The Allman Brothers Band: Live from A&R Studios: New York, August 26, 1971

A&RCover

The Allman Brothers Band
Live from A&R Studios New York, August 26, 1971
(Allman Brothers Band Recording Company/RED)
Rating: 4.5 out of 5 stars

Since the set list is nearly the same as The Allman Brothers Live at Fillmore East (with the notable exclusion of “Whipping Post”), which any fan already owns, there is no reason to add this 67 minute show recorded only five months later to your collection, right? Not exactly.

As those who already own this heavily bootlegged concert, recorded in front of a small audience at the titular studio can attest, the sextet was on fire this evening. And even though there were few surprises in the songs played (they had stayed pretty similar for about a year), the group charged through the material like they had everything to prove. The Fillmore East live album had only been released the previous month and hadn’t yet made the act the superstars they were to become. The group’s interactive abilities were even more fine-tuned than on the Fillmore recording, and since the members were arranged in a circle where each could see the other (an unusual configuration that only occurred in the confines of a studio), the energy exchanged was heightened. Gregg’s soulful singing is even more passionate than usual, and Duane’s improvisational abilities were in rare form making songs they had played dozens of times such as “Statesboro Blues” sound fresh and inspired. 

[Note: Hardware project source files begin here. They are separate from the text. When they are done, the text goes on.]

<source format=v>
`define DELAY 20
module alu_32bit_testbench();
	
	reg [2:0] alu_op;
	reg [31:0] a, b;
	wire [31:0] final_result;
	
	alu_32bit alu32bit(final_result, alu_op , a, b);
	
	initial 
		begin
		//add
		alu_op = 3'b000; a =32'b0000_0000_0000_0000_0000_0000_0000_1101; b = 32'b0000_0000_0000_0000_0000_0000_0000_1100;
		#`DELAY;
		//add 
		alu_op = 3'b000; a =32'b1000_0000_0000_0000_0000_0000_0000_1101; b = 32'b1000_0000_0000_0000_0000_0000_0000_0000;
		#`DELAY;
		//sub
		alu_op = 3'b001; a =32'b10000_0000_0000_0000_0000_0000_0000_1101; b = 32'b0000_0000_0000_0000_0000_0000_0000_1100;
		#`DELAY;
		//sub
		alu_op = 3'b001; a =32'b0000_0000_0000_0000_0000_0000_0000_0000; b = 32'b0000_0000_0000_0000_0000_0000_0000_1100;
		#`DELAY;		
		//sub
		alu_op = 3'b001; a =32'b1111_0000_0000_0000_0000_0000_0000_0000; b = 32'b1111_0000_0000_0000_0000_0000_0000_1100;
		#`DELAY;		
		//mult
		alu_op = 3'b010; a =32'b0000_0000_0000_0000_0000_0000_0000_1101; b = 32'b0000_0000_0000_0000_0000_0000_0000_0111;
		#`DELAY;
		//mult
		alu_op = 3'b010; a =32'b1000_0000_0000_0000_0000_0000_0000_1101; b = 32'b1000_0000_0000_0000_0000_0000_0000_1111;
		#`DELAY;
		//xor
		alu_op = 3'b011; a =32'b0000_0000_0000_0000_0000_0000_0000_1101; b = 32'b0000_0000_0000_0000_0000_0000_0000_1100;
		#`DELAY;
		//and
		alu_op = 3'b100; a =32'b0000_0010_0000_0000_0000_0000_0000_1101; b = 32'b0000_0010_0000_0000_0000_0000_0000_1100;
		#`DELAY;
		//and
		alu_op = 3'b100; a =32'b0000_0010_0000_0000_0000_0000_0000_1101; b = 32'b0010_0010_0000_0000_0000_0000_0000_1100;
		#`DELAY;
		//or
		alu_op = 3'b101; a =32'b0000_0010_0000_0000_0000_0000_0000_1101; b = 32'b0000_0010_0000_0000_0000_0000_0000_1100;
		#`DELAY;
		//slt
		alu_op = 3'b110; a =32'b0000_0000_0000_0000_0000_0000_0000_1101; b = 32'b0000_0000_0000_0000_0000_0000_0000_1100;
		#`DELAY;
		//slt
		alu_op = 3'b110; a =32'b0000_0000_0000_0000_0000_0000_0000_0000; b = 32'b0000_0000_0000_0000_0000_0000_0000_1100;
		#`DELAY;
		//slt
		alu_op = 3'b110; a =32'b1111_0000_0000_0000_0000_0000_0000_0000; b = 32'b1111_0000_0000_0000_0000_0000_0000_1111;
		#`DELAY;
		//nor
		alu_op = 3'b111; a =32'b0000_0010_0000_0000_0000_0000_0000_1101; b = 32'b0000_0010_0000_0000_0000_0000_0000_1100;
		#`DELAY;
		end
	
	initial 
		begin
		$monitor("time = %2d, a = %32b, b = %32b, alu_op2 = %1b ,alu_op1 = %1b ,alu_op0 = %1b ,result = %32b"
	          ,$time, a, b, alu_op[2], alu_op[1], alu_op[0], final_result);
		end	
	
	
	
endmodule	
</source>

Look no further than the previously released, nearly 20 minute version of “You Don’t Love Me” that morphs into an unrehearsed “Soul Serenade” (a tribute to Allman friend, saxist King Curtis who had just been murdered) to hear how synergistic the group was on this particular night. Remixed from the 8 track session tapes, the sound is crisp and immediate. In fact, some performances, like an emotional take on the slow blues “Stormy Monday,” here without harmonica, are as good, if not better, than their Fillmore counterparts.

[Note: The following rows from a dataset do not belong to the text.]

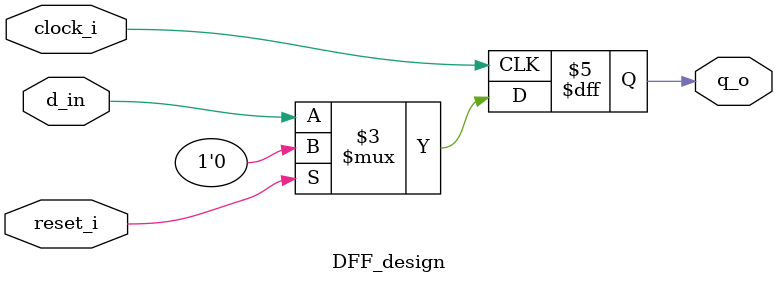
<source format=v>
module DFF_design(input      clock_i, 
                  input      reset_i,
                  input      d_in,
                  output reg q_o
                                 );
                                 
          always @(posedge clock_i) begin
                 if(reset_i)
                     q_o <= 0;
                 
                 else
                     q_o <= d_in;
          end


endmodule


</source>
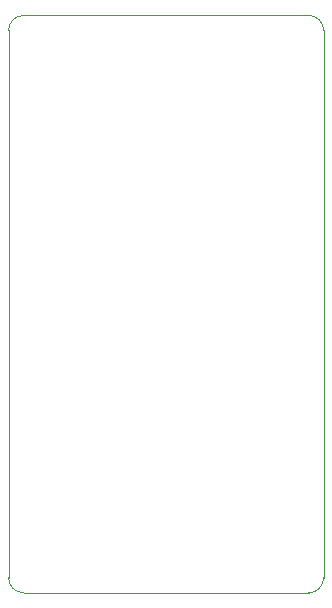
<source format=gbr>
%TF.GenerationSoftware,KiCad,Pcbnew,5.1.5+dfsg1-2~bpo10+1*%
%TF.CreationDate,2020-10-04T09:48:28+00:00*%
%TF.ProjectId,CO2,434f322e-6b69-4636-9164-5f7063625858,rev?*%
%TF.SameCoordinates,Original*%
%TF.FileFunction,Profile,NP*%
%FSLAX45Y45*%
G04 Gerber Fmt 4.5, Leading zero omitted, Abs format (unit mm)*
G04 Created by KiCad (PCBNEW 5.1.5+dfsg1-2~bpo10+1) date 2020-10-04 09:48:28*
%MOMM*%
%LPD*%
G04 APERTURE LIST*
%ADD10C,0.120000*%
G04 APERTURE END LIST*
D10*
X-63500Y-4254500D02*
G75*
G02X-190500Y-4127500I0J127000D01*
G01*
X2476500Y-4127500D02*
G75*
G02X2349500Y-4254500I-127000J0D01*
G01*
X-190500Y507511D02*
G75*
G02X-63500Y634511I127000J0D01*
G01*
X2349500Y634511D02*
G75*
G02X2476500Y507511I0J-127000D01*
G01*
X2476500Y-4127500D02*
X2476500Y508000D01*
X-63500Y-4254500D02*
X2349500Y-4254500D01*
X-190500Y508000D02*
X-190500Y-4127500D01*
X2349500Y634511D02*
X-63500Y634511D01*
M02*

</source>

Moderate Brothers admirers can stick with the already released versions, but for those digging deeper into Duane’s sadly limited well of professionally recorded work with the band, this is absolutely essential listening. It’s made more attractive by four pages of detailed liner notes that place this gig into perspective (it was just eight weeks before Duane’s death) and help the disc fall just behind the Fillmore shows as a highlight of the live original Allman Brothers Band catalog.